Trata-se, enfim, de um grupo de conhecimentos que me provoca verdadeiro pasmo. De facto, vou passar a prezar mais os directores de turma que, para além das actividades docentes que deve exercer com o brio que lhe é devido, para além do serviço administrativo que lhe cabe, terá ainda de, nas suas horas vagas, e quando não estiver a preparar conteúdos e a corrigir trabalhos de casa, exercícios e demais funções, preparar projectos no âmbito destas atribuições supra-elencadas. Ao seu lado, trabalha outro docente que cumprirá novos horários, com várias disciplinas a cargo, todas elas agrupadas numa área curricular. Do outro lado, estão as crianças, que devem encarnar personagens desapoiadas, e que por isso necessitam, no ensino básico, de aprender noções de «dimensão europeia da educação», ou de «conhecimento do mundo do trabalho e das profissões e educação para o empreendedorismo», entre outras…, ficando naturalmente à míngua, no panorama dos seus direitos de aprender com qualidade sobre assuntos dimensionados à sua escala.
No decurso desta leitura não vi uma palavra que reclamasse a aquisição, por parte das nossas crianças, de competências no âmbito da expressão (plástica, dramática, musical, e outras) e do livre pensamento sustentado (porque não seguir exemplos limpos do ensino de noções de filosofia nos mais novos? será assim tão transtornante, na relação com a educação para o consumo ou para os media?)...


Segue-se um suspiro e uma pausa para reflectir na quantidade de palavras que não queria escrever sobre este assunto.

4 comentários:

batista disse...

mui bem dispostas as tuas colocações. conseguiste colocar em palavras algumas questões que por cá também ocorrem. grato, de coração.
deixo um abraço fraterno e a certeza de retornar.

Carla Alexandra Gonçalves disse...

Pois é Batista, Portugal e o Brasil são mesmo dois países irmãos... :)
Volta sempre,
c.a.g.

J. disse...

Ah! O tempo em que julguei que o meu destino era ensinar os outros e em que pensava algo simples sobre essa actividade influenciado pelas palavras do Agostinho da Silva ... Viva a burocracia, a papelada, a estatística, o professor ama-seca para todo o serviço ...

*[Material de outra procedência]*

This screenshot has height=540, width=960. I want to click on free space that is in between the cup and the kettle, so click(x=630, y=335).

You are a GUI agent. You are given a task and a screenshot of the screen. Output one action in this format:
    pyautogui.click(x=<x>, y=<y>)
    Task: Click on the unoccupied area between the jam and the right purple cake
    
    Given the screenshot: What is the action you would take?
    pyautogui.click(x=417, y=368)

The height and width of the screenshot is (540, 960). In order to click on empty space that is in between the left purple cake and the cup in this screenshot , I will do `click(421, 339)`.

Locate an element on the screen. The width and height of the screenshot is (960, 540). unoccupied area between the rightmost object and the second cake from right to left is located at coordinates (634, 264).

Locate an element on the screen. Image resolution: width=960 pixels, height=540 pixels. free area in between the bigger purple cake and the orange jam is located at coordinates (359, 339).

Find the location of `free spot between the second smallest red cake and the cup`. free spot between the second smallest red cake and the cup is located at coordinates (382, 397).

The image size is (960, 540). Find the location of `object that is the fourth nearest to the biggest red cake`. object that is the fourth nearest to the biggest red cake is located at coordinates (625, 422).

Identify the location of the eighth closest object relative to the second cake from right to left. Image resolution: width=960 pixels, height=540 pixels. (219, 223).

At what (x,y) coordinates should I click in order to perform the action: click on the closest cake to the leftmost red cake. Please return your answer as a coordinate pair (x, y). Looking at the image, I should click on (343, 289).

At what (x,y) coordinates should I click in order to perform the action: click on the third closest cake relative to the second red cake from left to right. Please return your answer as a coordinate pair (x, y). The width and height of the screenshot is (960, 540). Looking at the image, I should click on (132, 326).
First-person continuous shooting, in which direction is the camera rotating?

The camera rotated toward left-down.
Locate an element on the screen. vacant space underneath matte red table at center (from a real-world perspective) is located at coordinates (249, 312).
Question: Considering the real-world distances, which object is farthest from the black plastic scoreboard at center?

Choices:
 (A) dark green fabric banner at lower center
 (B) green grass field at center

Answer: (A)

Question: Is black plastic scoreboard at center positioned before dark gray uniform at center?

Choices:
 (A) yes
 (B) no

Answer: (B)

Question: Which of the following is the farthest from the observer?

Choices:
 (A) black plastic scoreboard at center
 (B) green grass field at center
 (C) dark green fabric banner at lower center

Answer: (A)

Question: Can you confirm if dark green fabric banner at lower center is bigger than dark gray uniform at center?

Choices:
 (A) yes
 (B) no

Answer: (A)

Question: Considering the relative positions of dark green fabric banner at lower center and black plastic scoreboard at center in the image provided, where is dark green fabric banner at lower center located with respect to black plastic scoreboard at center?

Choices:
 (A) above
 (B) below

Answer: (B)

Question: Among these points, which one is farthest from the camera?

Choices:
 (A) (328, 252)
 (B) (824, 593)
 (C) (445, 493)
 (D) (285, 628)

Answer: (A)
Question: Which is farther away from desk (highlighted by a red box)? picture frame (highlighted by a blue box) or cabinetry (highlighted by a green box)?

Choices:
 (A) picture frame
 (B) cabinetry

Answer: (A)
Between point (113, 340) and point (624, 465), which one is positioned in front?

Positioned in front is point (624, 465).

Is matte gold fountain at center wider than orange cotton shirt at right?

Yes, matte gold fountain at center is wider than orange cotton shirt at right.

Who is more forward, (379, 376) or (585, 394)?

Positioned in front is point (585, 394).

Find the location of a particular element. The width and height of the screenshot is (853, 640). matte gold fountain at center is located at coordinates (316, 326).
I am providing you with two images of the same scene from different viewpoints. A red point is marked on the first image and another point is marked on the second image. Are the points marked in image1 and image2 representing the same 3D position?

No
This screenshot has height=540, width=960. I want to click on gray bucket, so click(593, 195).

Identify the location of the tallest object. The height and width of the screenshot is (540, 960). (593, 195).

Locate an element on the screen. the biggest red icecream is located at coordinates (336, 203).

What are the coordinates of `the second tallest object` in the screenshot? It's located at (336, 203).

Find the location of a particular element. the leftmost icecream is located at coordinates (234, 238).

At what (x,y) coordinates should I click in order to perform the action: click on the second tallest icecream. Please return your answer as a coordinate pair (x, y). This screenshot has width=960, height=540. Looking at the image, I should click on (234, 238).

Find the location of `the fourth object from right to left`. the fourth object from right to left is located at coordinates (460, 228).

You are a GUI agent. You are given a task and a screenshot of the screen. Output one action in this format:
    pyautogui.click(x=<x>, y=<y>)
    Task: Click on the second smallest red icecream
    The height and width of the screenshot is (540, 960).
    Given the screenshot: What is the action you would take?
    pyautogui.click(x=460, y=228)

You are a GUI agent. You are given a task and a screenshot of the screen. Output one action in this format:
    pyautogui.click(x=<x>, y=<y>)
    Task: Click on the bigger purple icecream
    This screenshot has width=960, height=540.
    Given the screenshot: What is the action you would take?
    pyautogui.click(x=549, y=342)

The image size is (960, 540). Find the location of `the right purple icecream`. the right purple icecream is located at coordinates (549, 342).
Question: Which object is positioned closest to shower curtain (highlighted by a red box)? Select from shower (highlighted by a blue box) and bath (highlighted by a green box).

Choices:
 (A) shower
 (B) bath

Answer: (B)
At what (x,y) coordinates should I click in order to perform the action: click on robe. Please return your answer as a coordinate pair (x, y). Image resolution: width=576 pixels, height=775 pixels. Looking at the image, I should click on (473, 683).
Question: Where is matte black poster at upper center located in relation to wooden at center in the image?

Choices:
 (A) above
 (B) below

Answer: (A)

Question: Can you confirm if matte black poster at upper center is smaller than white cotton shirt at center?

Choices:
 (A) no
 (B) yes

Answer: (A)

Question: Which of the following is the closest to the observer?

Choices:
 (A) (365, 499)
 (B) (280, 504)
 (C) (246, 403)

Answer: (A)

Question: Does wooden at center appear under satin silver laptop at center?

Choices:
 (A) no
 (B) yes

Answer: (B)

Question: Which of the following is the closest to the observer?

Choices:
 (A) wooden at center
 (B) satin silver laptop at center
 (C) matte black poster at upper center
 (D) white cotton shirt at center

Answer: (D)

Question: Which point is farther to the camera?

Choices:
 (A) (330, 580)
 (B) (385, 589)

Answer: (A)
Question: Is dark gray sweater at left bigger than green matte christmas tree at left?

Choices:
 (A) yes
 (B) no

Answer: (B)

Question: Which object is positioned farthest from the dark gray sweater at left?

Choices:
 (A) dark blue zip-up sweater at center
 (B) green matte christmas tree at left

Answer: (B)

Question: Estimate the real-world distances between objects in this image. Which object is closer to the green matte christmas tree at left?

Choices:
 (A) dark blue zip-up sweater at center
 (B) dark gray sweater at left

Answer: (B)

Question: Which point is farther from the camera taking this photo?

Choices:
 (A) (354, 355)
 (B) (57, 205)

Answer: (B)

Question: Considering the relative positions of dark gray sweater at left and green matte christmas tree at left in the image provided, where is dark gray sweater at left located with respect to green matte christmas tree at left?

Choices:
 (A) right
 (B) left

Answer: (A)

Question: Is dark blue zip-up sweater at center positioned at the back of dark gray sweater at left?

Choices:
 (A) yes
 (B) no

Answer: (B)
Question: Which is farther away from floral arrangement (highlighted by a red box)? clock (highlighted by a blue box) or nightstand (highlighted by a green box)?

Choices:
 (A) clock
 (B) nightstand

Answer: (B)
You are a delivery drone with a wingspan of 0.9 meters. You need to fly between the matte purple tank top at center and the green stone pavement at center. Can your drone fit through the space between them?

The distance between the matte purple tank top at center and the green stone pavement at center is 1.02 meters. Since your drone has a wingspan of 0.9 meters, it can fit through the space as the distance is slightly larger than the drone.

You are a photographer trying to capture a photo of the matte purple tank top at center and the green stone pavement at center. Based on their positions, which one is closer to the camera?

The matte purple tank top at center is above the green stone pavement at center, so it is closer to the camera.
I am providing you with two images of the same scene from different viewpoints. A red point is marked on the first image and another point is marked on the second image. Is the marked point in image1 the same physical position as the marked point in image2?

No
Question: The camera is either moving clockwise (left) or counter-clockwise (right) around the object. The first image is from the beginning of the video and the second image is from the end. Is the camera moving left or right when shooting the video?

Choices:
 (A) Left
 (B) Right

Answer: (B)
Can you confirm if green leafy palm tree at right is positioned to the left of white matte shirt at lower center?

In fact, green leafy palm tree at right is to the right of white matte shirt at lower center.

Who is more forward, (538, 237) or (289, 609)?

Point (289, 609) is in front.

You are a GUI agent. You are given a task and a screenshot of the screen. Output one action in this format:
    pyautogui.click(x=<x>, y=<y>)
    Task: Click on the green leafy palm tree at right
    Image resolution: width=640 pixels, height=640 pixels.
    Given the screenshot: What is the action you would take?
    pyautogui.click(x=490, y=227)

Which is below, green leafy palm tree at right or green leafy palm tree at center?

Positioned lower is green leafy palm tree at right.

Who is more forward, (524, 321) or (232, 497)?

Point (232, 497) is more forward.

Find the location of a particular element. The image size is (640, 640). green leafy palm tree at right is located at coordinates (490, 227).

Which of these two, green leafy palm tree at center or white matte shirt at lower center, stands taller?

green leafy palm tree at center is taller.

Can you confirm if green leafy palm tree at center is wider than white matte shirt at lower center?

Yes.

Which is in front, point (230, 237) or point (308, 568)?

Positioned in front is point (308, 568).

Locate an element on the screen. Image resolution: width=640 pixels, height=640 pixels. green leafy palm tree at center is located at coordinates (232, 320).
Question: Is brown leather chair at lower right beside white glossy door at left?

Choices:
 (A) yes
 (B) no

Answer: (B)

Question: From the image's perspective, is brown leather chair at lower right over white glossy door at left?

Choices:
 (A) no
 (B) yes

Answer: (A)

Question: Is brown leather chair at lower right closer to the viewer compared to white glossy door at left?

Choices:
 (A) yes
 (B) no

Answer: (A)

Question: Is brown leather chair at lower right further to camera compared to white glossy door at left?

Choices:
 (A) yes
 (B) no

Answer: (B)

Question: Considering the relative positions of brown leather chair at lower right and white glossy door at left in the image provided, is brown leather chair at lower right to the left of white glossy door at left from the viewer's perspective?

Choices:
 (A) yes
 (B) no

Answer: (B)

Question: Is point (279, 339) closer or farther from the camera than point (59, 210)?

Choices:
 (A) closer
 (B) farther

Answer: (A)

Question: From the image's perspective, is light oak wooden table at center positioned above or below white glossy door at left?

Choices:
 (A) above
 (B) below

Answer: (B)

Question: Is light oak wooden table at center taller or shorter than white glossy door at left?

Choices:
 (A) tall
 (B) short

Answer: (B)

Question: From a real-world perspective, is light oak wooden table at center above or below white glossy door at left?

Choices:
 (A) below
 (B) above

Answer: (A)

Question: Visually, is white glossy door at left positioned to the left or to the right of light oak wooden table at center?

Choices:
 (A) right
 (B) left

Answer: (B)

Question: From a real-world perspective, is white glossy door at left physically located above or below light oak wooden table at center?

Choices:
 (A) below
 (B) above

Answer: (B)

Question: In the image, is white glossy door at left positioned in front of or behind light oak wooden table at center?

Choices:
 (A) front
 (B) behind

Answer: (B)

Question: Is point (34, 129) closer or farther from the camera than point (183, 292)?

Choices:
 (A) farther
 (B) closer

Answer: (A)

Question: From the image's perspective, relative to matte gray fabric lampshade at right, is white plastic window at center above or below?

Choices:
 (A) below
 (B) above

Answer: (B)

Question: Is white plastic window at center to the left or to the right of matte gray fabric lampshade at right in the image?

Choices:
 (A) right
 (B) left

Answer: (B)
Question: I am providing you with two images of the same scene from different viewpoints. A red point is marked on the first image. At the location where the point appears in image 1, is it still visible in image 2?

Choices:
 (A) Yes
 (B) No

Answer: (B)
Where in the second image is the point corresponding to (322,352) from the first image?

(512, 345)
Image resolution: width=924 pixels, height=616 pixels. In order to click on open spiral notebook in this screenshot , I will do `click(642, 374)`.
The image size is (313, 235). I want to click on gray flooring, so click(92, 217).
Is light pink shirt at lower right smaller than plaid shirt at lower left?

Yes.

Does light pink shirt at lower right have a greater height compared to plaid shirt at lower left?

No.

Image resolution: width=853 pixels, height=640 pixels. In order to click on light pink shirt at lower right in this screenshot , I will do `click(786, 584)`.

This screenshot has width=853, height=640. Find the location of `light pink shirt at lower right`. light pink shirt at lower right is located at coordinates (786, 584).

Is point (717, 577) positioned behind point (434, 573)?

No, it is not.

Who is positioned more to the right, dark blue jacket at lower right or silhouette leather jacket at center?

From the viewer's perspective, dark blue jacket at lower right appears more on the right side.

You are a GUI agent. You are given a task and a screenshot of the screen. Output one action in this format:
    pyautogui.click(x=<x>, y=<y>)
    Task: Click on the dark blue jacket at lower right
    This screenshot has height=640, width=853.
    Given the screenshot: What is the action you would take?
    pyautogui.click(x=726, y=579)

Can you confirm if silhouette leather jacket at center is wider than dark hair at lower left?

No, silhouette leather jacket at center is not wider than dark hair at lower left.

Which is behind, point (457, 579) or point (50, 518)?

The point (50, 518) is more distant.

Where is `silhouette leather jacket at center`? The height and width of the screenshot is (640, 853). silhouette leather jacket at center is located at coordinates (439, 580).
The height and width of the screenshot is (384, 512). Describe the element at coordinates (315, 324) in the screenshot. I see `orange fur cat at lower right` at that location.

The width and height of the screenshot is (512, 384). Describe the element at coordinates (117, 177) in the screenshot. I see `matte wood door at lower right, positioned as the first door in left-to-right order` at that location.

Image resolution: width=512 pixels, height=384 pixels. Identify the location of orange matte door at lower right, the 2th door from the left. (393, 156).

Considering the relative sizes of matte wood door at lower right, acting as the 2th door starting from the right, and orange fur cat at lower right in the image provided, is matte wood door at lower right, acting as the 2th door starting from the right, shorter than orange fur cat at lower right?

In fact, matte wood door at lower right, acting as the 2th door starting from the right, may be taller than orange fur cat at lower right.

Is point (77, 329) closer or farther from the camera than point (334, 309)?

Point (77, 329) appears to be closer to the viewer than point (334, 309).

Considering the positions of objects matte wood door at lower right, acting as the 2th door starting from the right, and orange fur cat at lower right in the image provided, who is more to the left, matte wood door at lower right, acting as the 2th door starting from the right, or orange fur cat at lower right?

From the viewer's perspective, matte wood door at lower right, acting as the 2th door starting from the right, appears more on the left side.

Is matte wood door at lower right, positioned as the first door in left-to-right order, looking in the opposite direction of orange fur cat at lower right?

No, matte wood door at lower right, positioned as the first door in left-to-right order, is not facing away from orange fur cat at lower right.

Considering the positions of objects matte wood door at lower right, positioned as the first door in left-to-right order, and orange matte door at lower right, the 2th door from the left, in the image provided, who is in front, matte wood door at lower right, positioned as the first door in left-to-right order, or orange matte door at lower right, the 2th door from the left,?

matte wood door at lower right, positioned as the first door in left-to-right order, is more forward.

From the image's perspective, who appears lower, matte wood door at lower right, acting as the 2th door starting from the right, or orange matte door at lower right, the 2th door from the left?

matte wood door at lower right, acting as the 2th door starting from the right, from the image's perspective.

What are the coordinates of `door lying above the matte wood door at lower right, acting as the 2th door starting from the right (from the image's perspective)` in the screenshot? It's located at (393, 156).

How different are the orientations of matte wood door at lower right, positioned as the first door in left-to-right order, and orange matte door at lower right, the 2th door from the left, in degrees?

Carla Alexandra Gonçalves disse...

o destino do ensino-aprendizagem é este mesmo que começou a esboçar-se há pouco tempo: o professor transdisciplinar sem lugar certo, e o estudante que "aprende" o que um sistema utópico, mas ignorante, lhe impõe, e que é de tudo um pouco menos o básico. Não deve faltar muito tempo para ver que na escola primária as crianças, ainda sem saber escrever ou contar, aprendem a criar uma empresa num dia (alguém haverá ali por perto para lhes preencher os papéis). Caímos num engodo criado por uma estrutura que não conhece o seu lugar no mundo, atávica e sem imaginação. A juntar a isto, sabe-se que nesta conjuntura tudo tem de ser muito engraçado, sob pena do desinteresse das crianças. Certo é que mesmo nas Universidades têm de criar-se (segundo leio) sistemas dinâmicos e apelativos, talvez com cores e com bonecos, para que não haja tanto abandono escolar, porque as crianças que frequentam este nível de ensino, agora adolescentes em fim de linha, estão habituadas a coisas giras, senão perdem enveredam por outros caminhos... e o que é isto? é a fúria do presente. Portugal foi sempre muito bom a viver furiosamente o presente.